*** Opening of Source information ***

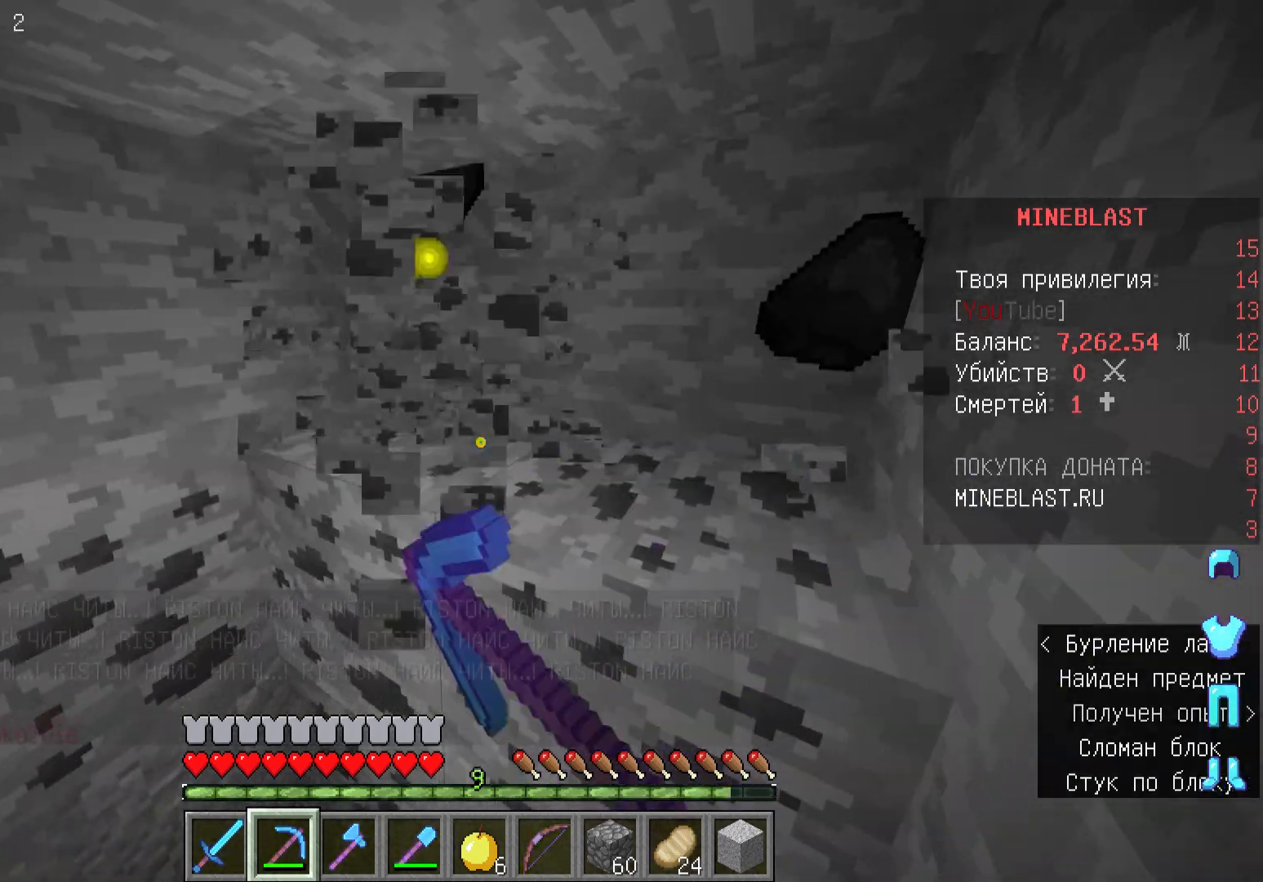
{"keys": ["d"], "mouse": ["left"], "events": [[300, "d", "down"]]}
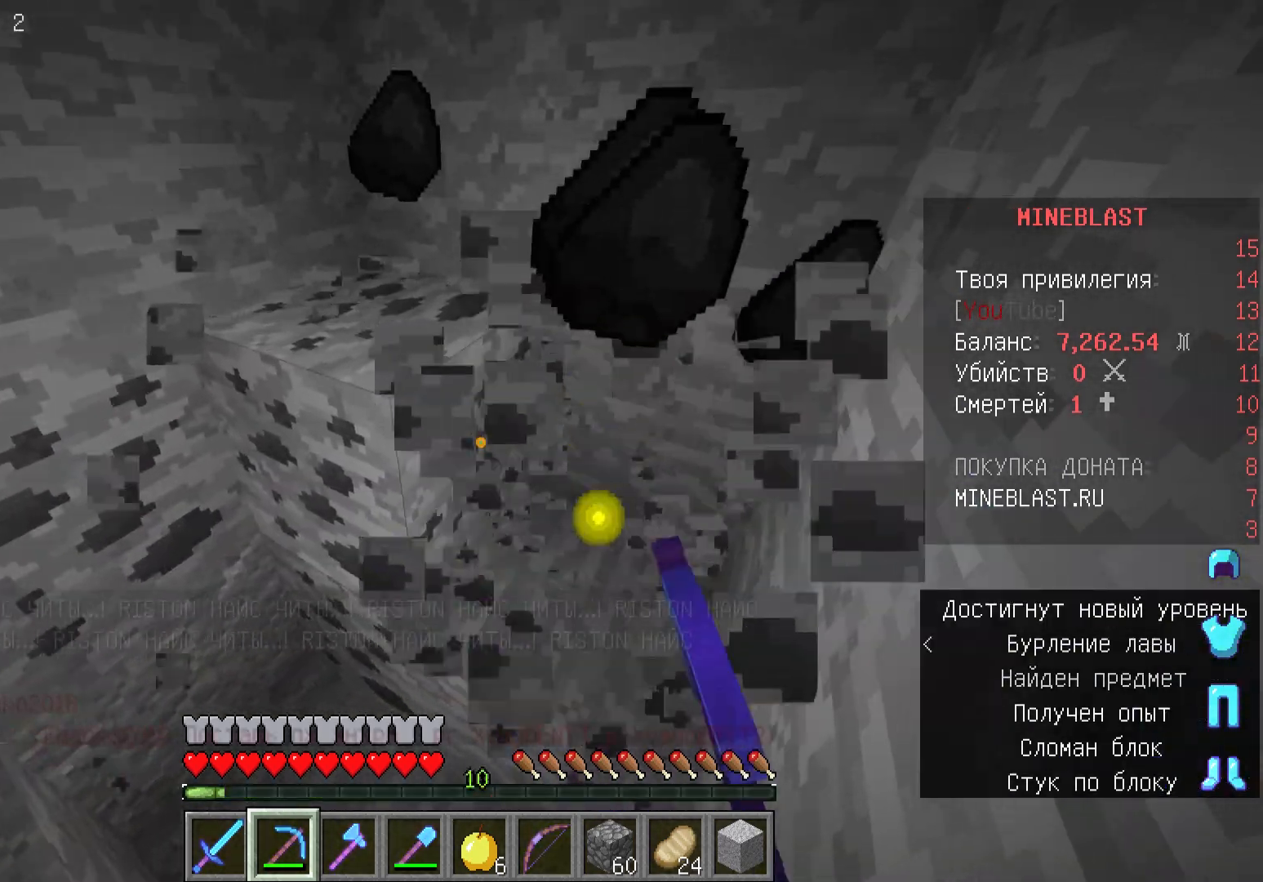
{"keys": [], "mouse": ["left"], "events": [[133, "d", "up"]]}
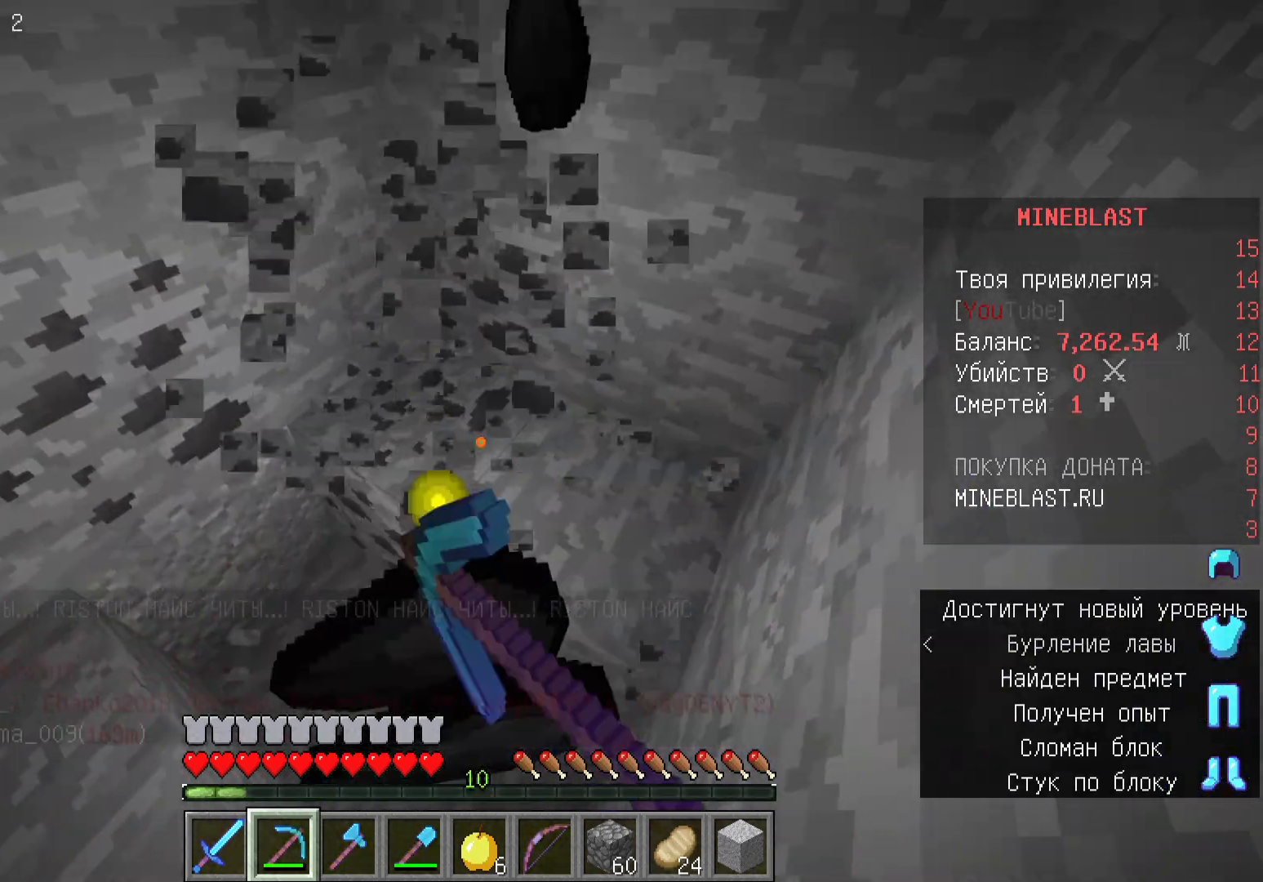
{"keys": [], "mouse": ["left"], "events": []}
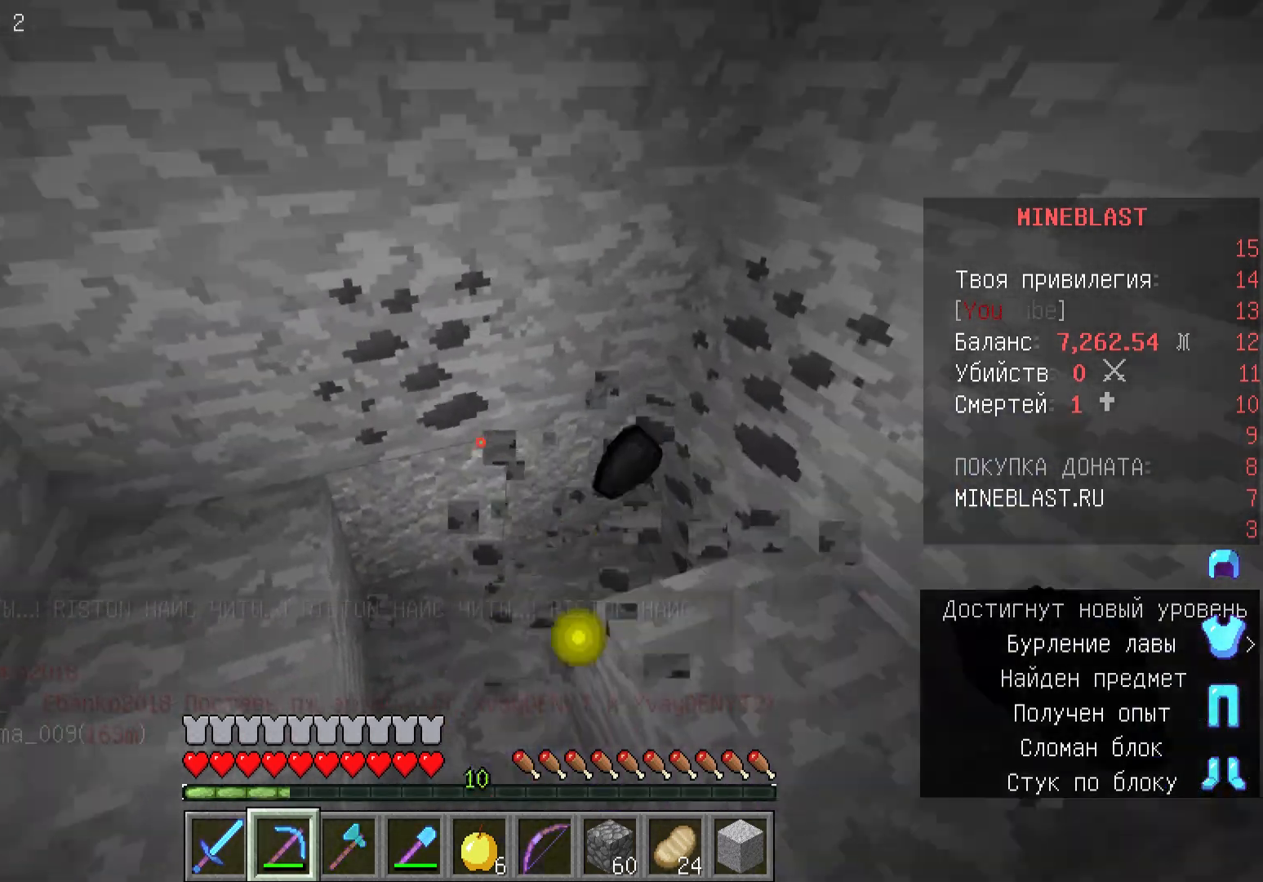
{"keys": ["w"], "mouse": [], "events": [[67, "w", "down"], [500, "mouse_left", "up"]]}
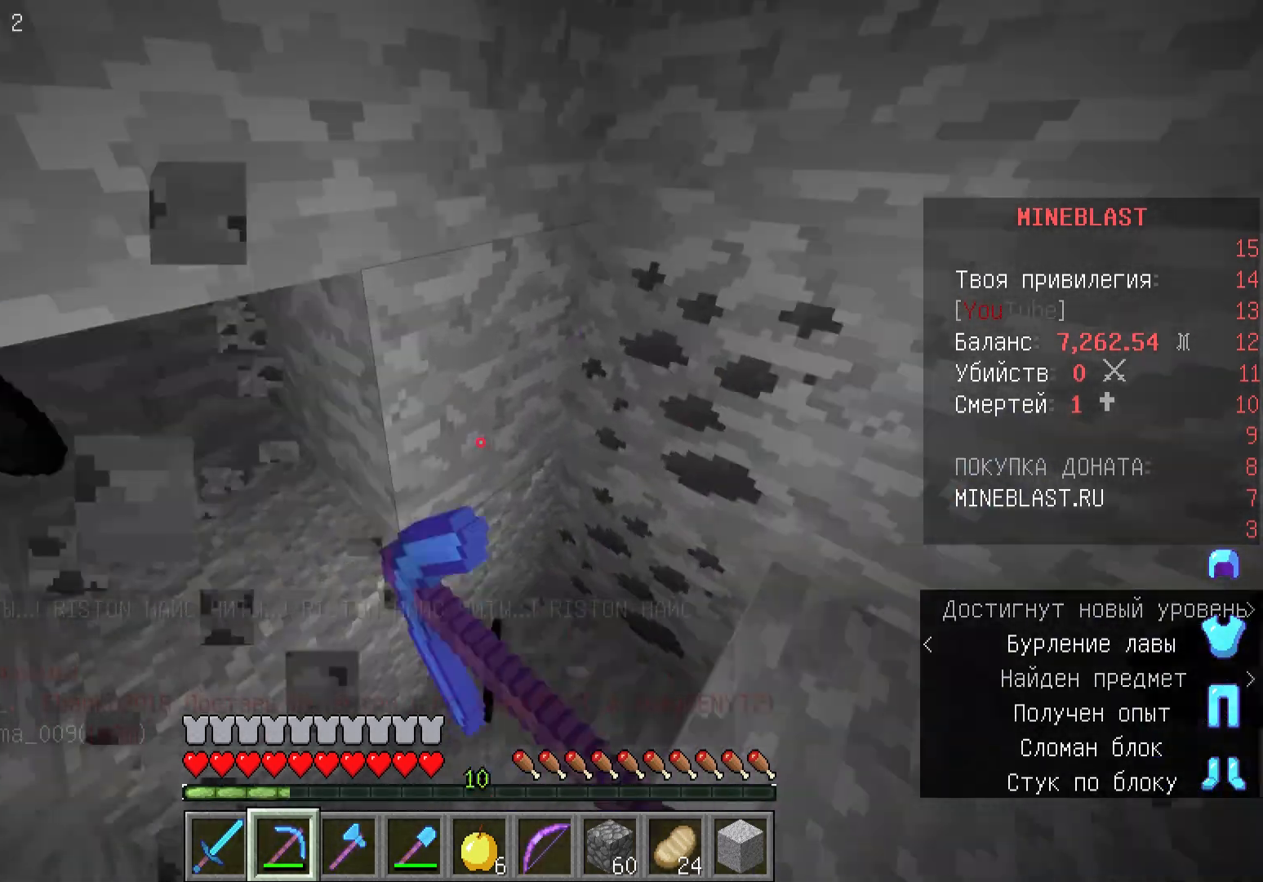
{"keys": [], "mouse": ["left"], "events": [[133, "a", "down"], [133, "mouse_left", "down"], [167, "w", "up"], [200, "w", "down"], [300, "w", "up"], [333, "a", "up"]]}
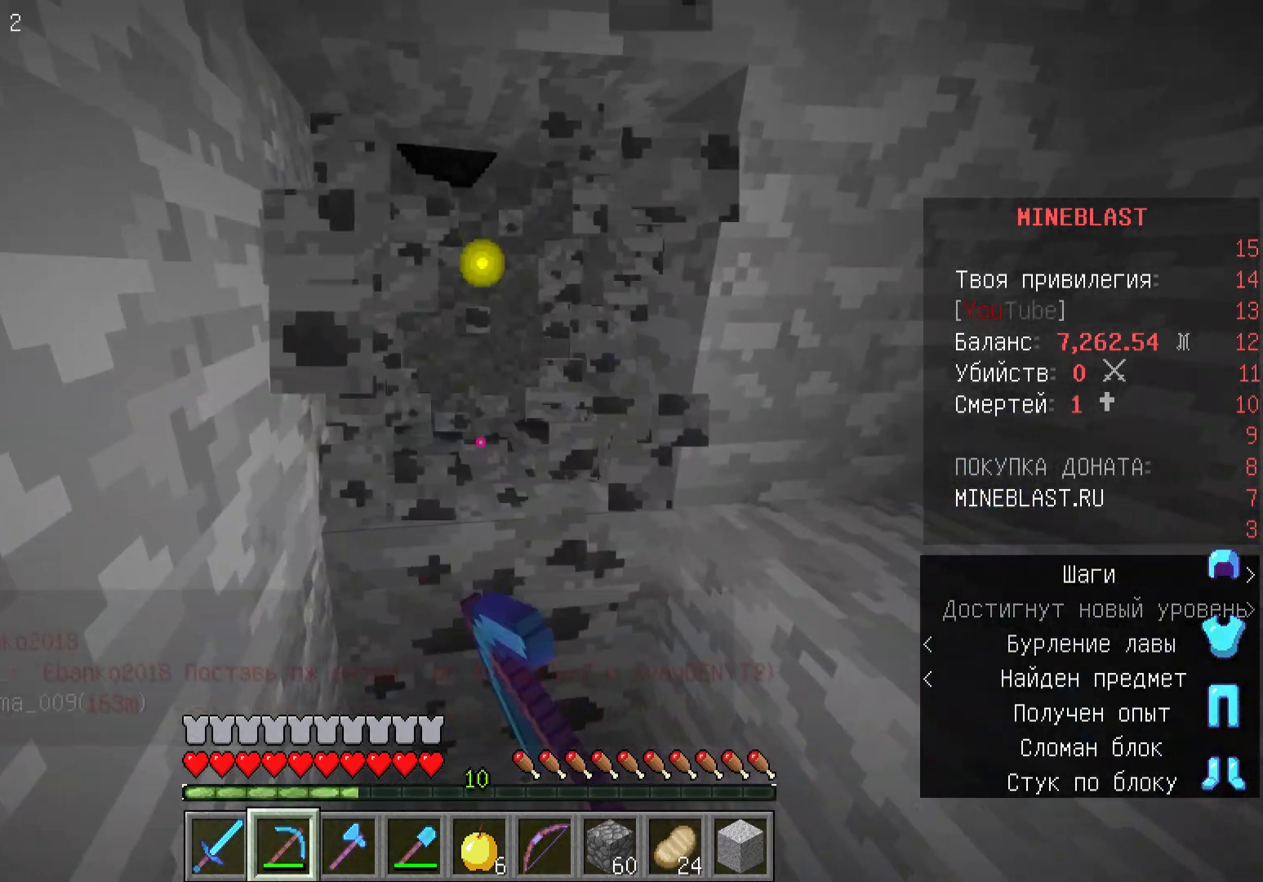
{"keys": [], "mouse": ["left"], "events": [[167, "w", "down"], [500, "w", "up"]]}
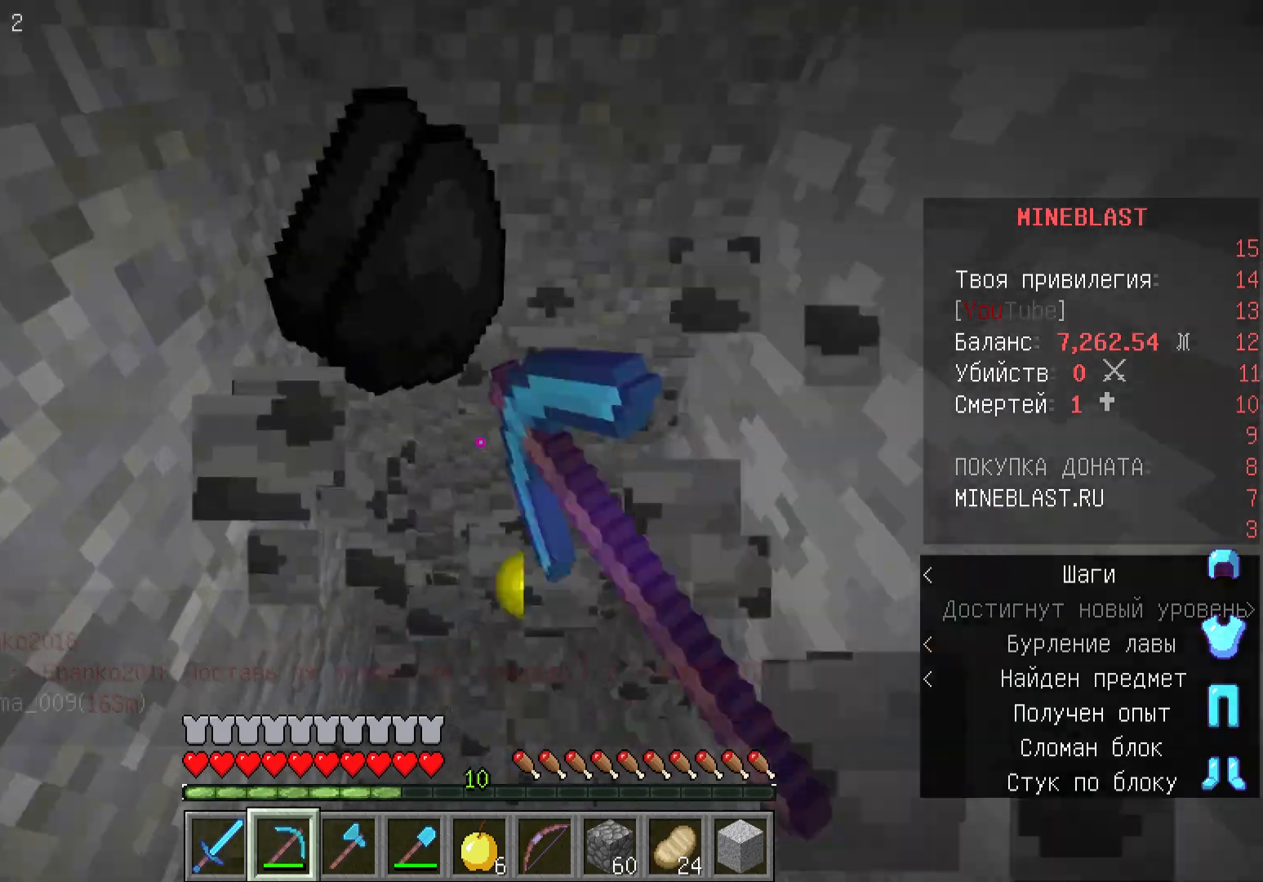
{"keys": ["a"], "mouse": [], "events": [[33, "mouse_left", "up"], [133, "d", "down"], [300, "a", "down"], [333, "d", "up"]]}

*** Close of Source information ***

> [Assignment]: Restate it all word for word: every record, no pictures.

> [Answer below]:
{"keys": ["d"], "mouse": ["left"], "events": [[300, "d", "down"]]}
{"keys": [], "mouse": ["left"], "events": [[133, "d", "up"]]}
{"keys": [], "mouse": ["left"], "events": []}
{"keys": ["w"], "mouse": [], "events": [[67, "w", "down"], [500, "mouse_left", "up"]]}
{"keys": [], "mouse": ["left"], "events": [[133, "a", "down"], [133, "mouse_left", "down"], [167, "w", "up"], [200, "w", "down"], [300, "w", "up"], [333, "a", "up"]]}
{"keys": [], "mouse": ["left"], "events": [[167, "w", "down"], [500, "w", "up"]]}
{"keys": ["a"], "mouse": [], "events": [[33, "mouse_left", "up"], [133, "d", "down"], [300, "a", "down"], [333, "d", "up"]]}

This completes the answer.